Keberhasilan Kabinet Karya yang paling menguntungkan kedaulatan


Indonesia dengan dikeluarkannya Deklarasi Djuanda yang mengatur
batas wilayah kepulauan Indonesia. Kemudian dikuatkan dengan
peraturan Pemerintah pengganti Undang-Undang No. 4 prp. Tahun 1960
tentang perairan Indonesia. Pasca Deklarasi Djuanda, perairan Indonesia
bertambah luas sampai 13 mil yang sebelumnya hanya 9 mil.
Akhir Masa Demokrasi Liberal di Indonesia.
Akhir dari masa demokrasi liberal ini di karenkan banyak faktor :
1. Kekacauan politik yang timbul karena pertikaian partai politik di Parlemen
menyebabkan sering jatuh bangunnya kabinet sehinggi menghambat pembangunan.

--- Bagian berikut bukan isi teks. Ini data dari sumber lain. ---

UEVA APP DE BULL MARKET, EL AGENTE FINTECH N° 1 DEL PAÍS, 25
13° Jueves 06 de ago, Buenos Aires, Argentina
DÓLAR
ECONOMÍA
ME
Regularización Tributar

2. Kegagalan konstituante disebabkan karena masing-masing partai hanya mengejar
kepentingan partainya saja tanpa mengutamakan kepentingan negara dan Bangsa
Indonesia secara keseluruhan.

Dalam situasi dan kondisi seperti itu, beberapa partai politik mengajukan usul kepada
Presiden Soekarno agar mengambil kebijakan untuk mengatasi kemelut politik. Oleh
karena itu pada tanggal 5 Juli 1959, Presiden Soekarno mengeluarkan dekrit yang berisi
sebagai berikut;
1. Pembubaran Konstituante.
2. Berlakunya kembali UUD 1945.
3. Tidak berlakunya UUDS 1950.
4. Pembentukan MPRS dan DPAS.
Setelah keluarnya Dekrit Presiden 5 Juli 1959 dan tidak diberlakukannya lagi UUDS 1950,
maka secara otomatis sistem pemerintahan Demokrasi Liberal tidak berlaku lagi di
Indonesia dan mulainya sistem Presidensil dengan Demokrasi Terpimpin ala Soekarno.